··· AVAILABLE RECORDS ···

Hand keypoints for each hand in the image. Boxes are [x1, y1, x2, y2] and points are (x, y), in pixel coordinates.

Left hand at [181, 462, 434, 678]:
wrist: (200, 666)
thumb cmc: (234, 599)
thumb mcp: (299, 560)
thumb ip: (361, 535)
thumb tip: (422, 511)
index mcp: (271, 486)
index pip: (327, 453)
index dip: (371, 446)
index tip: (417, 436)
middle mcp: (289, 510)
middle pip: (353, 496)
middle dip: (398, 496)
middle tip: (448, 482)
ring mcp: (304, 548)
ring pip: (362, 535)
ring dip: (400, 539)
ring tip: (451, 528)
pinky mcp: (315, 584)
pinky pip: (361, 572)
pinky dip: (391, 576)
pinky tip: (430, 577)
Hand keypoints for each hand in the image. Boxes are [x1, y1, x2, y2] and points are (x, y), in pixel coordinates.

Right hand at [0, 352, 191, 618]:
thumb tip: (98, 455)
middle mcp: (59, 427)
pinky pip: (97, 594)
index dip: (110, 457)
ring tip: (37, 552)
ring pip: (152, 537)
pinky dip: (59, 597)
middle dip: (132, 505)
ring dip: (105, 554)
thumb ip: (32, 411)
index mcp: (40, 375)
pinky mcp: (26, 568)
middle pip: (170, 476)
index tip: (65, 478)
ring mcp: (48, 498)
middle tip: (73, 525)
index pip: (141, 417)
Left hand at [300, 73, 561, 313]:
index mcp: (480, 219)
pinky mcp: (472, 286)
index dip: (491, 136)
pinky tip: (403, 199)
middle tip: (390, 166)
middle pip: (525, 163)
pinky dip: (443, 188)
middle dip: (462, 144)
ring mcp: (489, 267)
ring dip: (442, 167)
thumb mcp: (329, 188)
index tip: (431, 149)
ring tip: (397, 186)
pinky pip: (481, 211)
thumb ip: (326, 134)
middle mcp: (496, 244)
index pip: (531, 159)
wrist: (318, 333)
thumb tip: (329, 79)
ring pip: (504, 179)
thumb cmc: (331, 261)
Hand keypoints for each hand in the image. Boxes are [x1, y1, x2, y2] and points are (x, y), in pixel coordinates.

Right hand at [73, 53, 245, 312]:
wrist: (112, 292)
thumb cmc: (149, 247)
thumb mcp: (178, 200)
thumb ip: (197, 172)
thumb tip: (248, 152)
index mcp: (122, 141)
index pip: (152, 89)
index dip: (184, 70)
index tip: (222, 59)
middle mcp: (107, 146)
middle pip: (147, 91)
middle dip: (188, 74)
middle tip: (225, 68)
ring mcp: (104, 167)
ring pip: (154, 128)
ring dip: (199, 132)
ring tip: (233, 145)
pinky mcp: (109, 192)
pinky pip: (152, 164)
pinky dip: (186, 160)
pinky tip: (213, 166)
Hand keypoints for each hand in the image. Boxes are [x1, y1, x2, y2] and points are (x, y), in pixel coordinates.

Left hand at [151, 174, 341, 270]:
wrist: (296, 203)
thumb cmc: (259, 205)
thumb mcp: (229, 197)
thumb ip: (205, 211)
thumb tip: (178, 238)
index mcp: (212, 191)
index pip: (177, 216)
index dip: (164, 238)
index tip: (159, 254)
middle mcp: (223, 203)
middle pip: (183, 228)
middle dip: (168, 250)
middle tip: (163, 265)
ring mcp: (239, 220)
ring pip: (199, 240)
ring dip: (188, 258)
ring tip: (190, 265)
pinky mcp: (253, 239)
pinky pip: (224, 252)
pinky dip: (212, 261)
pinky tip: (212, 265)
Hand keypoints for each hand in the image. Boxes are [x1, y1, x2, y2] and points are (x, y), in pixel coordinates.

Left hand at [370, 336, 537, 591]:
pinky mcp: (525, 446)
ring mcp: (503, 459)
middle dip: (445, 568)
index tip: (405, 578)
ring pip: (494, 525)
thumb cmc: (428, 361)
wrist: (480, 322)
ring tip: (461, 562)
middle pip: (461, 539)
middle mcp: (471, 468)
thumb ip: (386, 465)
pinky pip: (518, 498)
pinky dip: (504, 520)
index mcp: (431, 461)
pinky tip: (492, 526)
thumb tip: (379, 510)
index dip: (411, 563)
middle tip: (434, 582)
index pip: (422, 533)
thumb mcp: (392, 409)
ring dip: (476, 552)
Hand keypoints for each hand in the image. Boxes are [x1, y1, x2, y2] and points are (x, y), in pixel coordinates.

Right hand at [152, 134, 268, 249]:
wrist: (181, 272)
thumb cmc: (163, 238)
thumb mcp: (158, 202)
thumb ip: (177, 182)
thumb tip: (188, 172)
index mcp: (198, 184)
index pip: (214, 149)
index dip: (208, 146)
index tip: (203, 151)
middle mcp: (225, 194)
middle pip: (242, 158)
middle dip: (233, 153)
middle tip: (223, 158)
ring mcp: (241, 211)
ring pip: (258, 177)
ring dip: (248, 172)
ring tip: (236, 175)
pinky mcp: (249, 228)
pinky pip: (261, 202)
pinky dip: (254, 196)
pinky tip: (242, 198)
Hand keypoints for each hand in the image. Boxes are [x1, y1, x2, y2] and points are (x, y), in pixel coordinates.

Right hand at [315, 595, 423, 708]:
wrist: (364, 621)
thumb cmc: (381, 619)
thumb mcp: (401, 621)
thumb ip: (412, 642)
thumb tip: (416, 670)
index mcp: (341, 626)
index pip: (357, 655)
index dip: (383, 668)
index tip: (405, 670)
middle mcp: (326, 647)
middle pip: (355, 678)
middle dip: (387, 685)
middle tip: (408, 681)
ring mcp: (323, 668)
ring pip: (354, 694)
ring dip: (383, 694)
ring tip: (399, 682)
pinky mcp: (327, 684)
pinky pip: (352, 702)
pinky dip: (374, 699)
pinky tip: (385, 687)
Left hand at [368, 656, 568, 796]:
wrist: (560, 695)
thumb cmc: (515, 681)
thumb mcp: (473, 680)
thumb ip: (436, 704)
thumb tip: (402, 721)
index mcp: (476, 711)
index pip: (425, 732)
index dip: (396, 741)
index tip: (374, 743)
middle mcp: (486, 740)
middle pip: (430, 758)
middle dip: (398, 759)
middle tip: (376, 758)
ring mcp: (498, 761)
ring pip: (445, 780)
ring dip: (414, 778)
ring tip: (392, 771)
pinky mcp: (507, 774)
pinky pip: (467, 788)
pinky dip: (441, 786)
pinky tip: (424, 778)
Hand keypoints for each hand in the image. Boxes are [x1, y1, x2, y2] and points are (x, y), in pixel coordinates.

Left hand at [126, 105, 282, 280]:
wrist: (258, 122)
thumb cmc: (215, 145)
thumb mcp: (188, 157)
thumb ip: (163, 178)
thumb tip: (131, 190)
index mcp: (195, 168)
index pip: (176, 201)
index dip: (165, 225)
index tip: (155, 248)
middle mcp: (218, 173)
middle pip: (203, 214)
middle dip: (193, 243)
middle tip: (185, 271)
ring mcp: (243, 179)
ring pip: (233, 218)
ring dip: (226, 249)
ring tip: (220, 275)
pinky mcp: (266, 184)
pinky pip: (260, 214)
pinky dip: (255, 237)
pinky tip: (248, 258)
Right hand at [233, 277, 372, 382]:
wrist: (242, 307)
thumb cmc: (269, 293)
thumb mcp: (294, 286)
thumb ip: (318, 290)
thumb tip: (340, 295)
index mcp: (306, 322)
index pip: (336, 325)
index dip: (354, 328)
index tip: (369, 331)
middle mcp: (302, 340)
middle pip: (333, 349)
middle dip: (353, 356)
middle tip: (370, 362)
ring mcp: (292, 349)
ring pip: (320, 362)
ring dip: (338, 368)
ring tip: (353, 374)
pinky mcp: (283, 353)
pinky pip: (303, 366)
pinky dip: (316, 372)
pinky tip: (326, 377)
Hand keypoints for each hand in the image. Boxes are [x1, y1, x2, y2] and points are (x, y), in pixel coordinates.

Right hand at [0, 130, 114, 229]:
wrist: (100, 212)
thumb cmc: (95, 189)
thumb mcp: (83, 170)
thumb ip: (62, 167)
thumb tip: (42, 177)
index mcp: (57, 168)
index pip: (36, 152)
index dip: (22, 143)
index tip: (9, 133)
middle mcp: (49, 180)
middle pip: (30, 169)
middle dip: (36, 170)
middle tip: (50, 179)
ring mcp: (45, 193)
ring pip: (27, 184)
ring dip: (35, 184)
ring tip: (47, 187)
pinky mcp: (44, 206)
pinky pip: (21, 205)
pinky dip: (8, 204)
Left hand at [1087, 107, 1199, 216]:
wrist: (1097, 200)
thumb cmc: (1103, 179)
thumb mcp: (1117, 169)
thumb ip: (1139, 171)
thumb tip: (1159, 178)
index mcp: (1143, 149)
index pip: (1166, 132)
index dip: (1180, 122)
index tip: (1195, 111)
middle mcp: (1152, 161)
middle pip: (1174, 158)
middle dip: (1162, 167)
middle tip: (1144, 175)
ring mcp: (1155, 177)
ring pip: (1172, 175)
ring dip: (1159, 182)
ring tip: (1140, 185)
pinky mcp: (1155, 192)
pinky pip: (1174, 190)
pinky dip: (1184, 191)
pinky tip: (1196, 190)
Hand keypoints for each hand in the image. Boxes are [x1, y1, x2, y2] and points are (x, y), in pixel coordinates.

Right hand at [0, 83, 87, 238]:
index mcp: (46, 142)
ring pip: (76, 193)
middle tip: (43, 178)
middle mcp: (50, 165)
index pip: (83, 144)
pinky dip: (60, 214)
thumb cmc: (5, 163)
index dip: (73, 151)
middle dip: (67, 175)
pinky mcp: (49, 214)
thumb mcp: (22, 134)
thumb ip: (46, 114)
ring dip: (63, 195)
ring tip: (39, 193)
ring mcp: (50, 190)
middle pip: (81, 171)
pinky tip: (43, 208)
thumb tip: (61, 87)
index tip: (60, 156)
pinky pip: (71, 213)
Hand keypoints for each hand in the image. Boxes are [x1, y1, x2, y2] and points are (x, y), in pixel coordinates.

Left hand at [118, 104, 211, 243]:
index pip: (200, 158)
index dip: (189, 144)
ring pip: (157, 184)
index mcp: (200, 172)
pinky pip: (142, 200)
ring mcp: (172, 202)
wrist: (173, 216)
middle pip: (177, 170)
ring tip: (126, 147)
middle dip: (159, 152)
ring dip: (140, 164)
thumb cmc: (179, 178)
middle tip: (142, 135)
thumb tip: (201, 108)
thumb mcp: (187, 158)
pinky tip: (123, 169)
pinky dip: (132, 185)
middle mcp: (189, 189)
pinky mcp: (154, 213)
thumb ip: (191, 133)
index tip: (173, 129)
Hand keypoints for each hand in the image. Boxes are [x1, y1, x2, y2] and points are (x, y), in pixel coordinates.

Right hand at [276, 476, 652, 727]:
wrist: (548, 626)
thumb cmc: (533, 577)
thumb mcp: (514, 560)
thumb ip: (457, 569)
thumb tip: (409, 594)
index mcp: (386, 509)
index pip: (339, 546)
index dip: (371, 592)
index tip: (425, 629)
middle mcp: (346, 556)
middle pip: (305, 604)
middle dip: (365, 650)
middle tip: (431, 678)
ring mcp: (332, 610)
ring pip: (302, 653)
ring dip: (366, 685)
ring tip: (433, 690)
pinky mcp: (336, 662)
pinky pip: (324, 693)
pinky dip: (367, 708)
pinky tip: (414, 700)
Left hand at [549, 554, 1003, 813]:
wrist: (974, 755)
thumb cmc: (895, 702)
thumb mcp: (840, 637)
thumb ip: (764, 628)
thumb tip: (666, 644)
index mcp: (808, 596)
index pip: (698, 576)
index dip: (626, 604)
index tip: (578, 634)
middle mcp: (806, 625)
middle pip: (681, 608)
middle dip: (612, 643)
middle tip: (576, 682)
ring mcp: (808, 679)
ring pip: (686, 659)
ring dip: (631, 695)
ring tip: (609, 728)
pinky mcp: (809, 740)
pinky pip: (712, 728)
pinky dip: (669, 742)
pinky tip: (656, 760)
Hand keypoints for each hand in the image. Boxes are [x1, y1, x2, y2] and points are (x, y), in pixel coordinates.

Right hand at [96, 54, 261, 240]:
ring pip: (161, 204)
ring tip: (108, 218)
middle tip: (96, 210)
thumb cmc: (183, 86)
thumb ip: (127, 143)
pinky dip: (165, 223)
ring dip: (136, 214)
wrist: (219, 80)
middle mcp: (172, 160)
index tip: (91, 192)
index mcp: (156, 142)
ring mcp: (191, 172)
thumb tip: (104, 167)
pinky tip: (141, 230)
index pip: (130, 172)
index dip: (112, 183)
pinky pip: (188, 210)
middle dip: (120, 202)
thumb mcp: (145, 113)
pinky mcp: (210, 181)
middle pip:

···

# AIM OF THE EXERCISE
Everything in the material above from the line that has "ring pip: (233, 218)" through the line that has "pinky mcp: (44, 206)" must be duplicated exactly, with no other lines given.

# RESPONSE FOR THIS EXERCISE
ring pip: (233, 218)
ring dip: (226, 249)
ring tip: (220, 275)
pinky mcp: (266, 184)
pinky pip: (260, 214)
pinky dip: (255, 237)
pinky tip: (248, 258)
Right hand at [233, 277, 372, 382]:
wrist: (242, 307)
thumb cmc: (269, 293)
thumb mcp: (294, 286)
thumb ip: (318, 290)
thumb tip: (340, 295)
index mcp: (306, 322)
index pip: (336, 325)
index dip: (354, 328)
index tip: (369, 331)
middle mcp: (302, 340)
middle pip: (333, 349)
middle dip: (353, 356)
middle tip: (370, 362)
ring mcp: (292, 349)
ring pip: (320, 362)
ring dip: (338, 368)
ring tip: (353, 374)
pinky mcp: (283, 353)
pinky pip: (303, 366)
pinky dip: (316, 372)
pinky tip: (326, 377)
Hand keypoints for each hand in the image. Boxes are [x1, y1, x2, y2] and points are (x, y), in pixel coordinates.

Right hand at [0, 130, 114, 229]:
wrist: (100, 212)
thumb cmc: (95, 189)
thumb mcp: (83, 170)
thumb ip: (62, 167)
thumb tip: (42, 177)
index mcp: (57, 168)
index pip: (36, 152)
index dip: (22, 143)
index tip: (9, 133)
middle mcp: (49, 180)
middle pip: (30, 169)
middle dip: (36, 170)
middle tip: (50, 179)
ring mcp: (45, 193)
ring pip: (27, 184)
ring dip: (35, 184)
ring tip: (47, 187)
pinky mcp: (44, 206)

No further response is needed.